By Tashauna Reid
The title of her novel says it all: “The Mandatory Orgasm.” The premise: imagine a world where women had to have an orgasm to be fertile and get pregnant.
“It is assumed that in sex, men are going to get satisfied. But women, whether or not they are, they can get pregnant. If the indication was her not getting pregnant, and we could not lie anymore, what would happen?” says author and Ryerson alumni Junon Macéus, who describes her book in five words, “truth telling in women’s lives.”
However, it is a bit more than that. The heroine in the book is a young dietician whom is told by her doctor that unless she has an orgasm she will not be able to have children.
Here is where the truth comes in, and the truth gets ugly. She is forced to reveal this problem to her fiancé, which has been plaguing their bedroom for years, and the sticky situation unfolds. “Hiding what you think is a human problem. In society, we have all been in situations where we really wanted to say something but we held back,” she says.
Macéus does not hold back in her book. Growing up in a conservative household, Cosmopolitan was not enough to answer her shy questions about sexuality.
“I’m in my mid-30’s now and I found that sexuality is not taught. What I see in the media is distant from what is really happening.” she says. “I thought, am I normal? How come I’m not like these characters in Sex and the City? They are having great fun, and they never get pregnant, they never get STDs. Why is that?”

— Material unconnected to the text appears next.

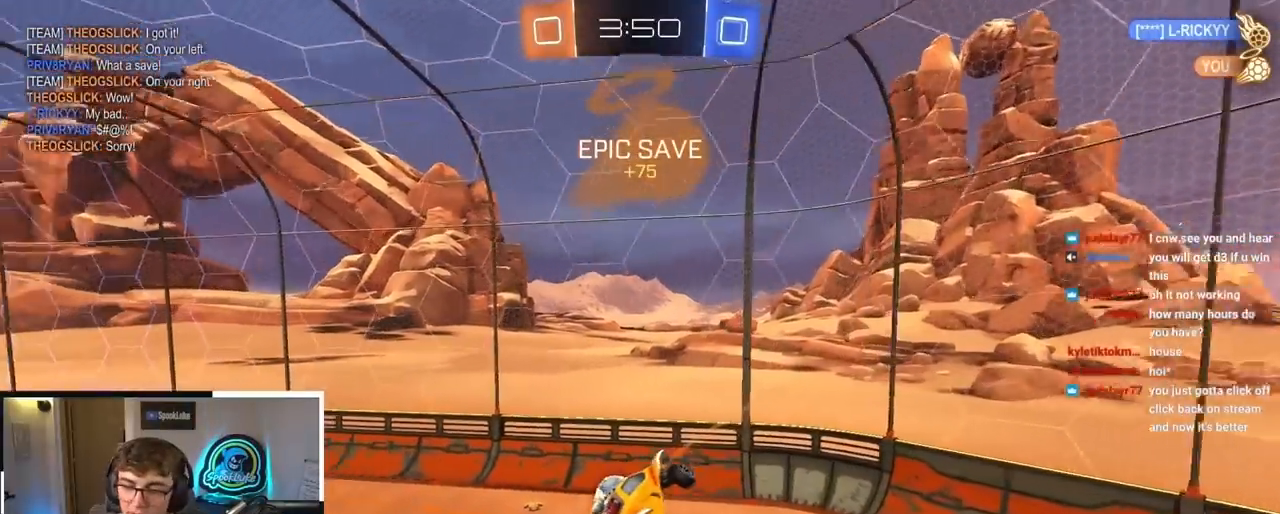
{"buttons": [], "left_stick": "center", "right_stick": "center", "events": [[133, "left_stick", "center"], [317, "R1", "down"], [333, "left_stick", "right"], [450, "R1", "up"], [483, "left_stick", "center"]]}
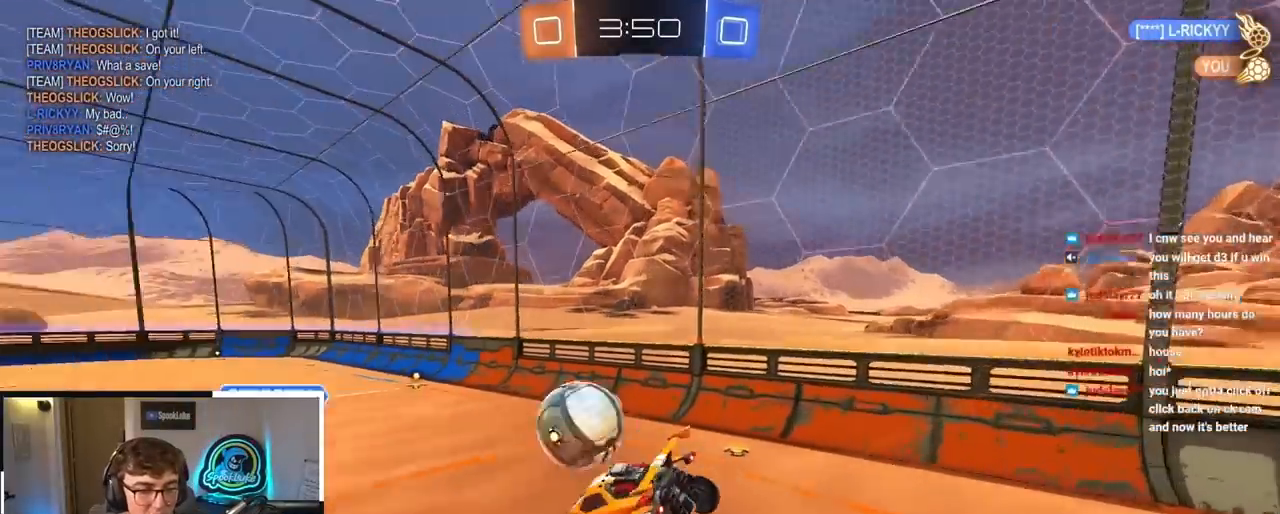
{"buttons": [], "left_stick": "up", "right_stick": "center", "events": [[67, "left_stick", "right"], [283, "left_stick", "up"]]}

She spoke with women from various ethnic backgrounds, and all women arrived at the same conclusion. She found female sexuality is told from a male point of view. What is lacking is a realistic female perspective.
“I saw that gap and I felt I needed to start saying something about it,” says Macéus. After 14 months of pouring all her creative juices into her first book, Macéus finally completed her 73-page novella.
In the kitchen of her home, she electronically sent a PDF version to a publishing house in the U.S. Six minutes later she received a response saying; “we don’t do this.” “I thought it was a sign from the universe telling me I have to do something else. I never heard of someone being refused in six minutes,” says Macéus.
Disappointed, she took her rejection as an opportunity to learn. “I said I’m not going to leave this work sitting on the table; I’m going to go for it.”
After endless revisions with an editor, and hiring a graphic designer, Macéus was ready to send it off again. Except this time, she sent it straight to the printing press.
“It was kind of scary at first,” she says about self-publishing her book. After finding a printer, she sent them her book and three days later 50 white paperbacks with a painting of a curvaceous nude woman graced the cover.
Macéus was able to sell advanced copies of her book, in turn using those funds to foot the printing costs. In other words, Macéus did not have to finance her own book.
The project ended up costing about $4,000. Now she’s dealing with back orders. “As long as you are passionate and willing to work, and you have an original concept, then people get on board with you,” says Macéus.
With a B.A.Sc. in Nutrition as well as B.Sc. in Human Kinetics, Macéus uses her knowledge and experience to address issues of female sexuality, health and truth.
“The passion for writing has always been there, so has my passion for health. They go hand in hand. One gives me information to help create.”
But it was a quote from the book The Dance of Deception, by Harriet Goldhor Lerner, that Macéus says inspired her the most: “If women stopped pretending tomorrow, the world as we know it would also stop.”
But Macéus doesn’t see the Mandatory Orgasm syndrome occurring anytime soon. “If that was the truth, there would be a lot less people in the world,” Macéus laughs.
The Mandatory Orgasm can be ordered online at themandatoryorgasm.com which launches Feb. 1, 2008.
The book will be available at Good for Her, 175 Harbord Street and The Women’s Bookstore, 73 Harbord Street. as of Feb 1, 2008.